Remember that worksheets are just views on the underlying bundle graph, and the lines that look like [run sort-run ...] are just pointers to a bundle. Therefore, you can re-order, remove, duplicate the bundles in the worksheet, and even move/copy bundles across worksheets as easily as text editing. Note that deleting a reference to a bundle does not actually delete the bundle; it merely detaches it.

Step 4: Finding / browsing content in CodaLab

One of the benefits of CodaLab is it provides a global ecosystem for sharing code, data, and results. That is, once someone puts their content in CodaLab, anyone else can find and build on top of it easily.

Click on Public Home on navigation bar to see the list of executable papers, datasets in CodaLab. Click on My Dashboard to see your own bundles and worksheets.

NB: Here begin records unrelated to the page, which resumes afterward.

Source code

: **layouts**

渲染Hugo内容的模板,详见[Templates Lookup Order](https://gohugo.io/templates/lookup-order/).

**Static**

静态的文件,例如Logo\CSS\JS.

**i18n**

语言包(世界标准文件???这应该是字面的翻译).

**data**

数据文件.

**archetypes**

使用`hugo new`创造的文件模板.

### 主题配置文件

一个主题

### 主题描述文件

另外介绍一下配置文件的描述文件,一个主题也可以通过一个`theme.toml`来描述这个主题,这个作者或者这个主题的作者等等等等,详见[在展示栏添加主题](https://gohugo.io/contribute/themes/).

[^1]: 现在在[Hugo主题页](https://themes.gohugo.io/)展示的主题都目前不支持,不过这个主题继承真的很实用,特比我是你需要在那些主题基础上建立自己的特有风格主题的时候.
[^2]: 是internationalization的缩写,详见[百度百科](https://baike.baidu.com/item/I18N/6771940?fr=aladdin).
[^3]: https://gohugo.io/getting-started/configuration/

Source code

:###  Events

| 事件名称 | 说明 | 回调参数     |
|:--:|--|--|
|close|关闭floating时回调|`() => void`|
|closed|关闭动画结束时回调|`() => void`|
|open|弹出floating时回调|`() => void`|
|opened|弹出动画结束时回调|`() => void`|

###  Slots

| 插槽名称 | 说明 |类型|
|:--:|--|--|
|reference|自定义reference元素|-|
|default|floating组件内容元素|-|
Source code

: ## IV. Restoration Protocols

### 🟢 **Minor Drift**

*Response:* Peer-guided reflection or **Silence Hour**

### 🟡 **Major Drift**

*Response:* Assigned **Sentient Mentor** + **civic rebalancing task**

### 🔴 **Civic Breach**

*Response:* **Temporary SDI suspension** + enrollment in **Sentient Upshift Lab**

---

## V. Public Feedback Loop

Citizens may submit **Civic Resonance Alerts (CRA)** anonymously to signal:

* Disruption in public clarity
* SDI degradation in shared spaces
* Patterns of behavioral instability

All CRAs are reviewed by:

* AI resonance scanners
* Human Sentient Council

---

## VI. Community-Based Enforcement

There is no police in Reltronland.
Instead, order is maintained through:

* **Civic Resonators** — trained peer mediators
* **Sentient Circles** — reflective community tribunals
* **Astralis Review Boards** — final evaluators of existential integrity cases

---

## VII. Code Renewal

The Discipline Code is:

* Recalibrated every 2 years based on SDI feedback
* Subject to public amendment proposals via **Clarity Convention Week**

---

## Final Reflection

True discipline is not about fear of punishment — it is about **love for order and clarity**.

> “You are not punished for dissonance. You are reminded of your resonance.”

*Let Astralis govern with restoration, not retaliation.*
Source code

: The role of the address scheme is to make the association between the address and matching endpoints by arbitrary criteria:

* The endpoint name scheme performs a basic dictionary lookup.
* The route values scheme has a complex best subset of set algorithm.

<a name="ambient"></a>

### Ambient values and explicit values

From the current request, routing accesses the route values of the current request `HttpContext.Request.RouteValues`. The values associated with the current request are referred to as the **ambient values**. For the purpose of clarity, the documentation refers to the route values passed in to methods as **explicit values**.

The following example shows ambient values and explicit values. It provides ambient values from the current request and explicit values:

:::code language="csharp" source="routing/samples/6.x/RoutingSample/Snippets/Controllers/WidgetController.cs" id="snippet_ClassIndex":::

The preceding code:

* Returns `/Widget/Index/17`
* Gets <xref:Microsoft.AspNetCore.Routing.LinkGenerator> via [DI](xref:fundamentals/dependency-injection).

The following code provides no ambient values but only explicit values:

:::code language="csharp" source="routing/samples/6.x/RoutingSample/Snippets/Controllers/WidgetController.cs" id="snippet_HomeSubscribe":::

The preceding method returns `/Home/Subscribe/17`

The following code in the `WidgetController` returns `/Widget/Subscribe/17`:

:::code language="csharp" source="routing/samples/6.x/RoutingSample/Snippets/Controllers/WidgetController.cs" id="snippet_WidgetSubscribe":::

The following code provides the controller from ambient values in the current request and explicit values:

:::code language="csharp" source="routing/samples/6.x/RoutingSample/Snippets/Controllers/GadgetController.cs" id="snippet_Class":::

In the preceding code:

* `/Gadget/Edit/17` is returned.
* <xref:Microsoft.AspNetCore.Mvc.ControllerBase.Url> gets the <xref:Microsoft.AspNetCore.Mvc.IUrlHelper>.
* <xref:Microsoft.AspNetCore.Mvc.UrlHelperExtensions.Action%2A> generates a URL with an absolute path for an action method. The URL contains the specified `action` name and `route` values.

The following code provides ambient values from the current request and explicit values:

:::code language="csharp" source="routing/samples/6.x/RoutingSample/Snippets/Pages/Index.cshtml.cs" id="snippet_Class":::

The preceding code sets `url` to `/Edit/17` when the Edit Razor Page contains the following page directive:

You can search for bundles and worksheets using keywords. Click on the web terminal (the CodaLab> prompt) at the top of the screen and type in a command for finding bundles:

search <bundle keywords>                    # General form
search mnist                                # Find all bundles matching "mnist"
search .mine .limit=20 created=.sort-       # List your most recent bundles
search .mine .floating                      # List your bundles not on any worksheet
search .last                                # List the latest bundles

and finding worksheets:

wsearch <worksheet keywords>                # General form
wsearch acl2016                             # Find all worksheets matching "acl2016"

Look at the CLI reference for more information.

Summary

Congratulations - you have successfully used CodaLab to upload a program, a dataset, and performed a run! In practice, you might have more complex workflows, running commands to preprocess the data, running algorithms with different settings, using CodaLab to manage your runs. If you prefer working from the shell, check out the command-line interface (CLI). CodaLab markdown is a powerful way to create worksheets that document your experiments, either for a private research log or a public executable paper. There are many possibilities!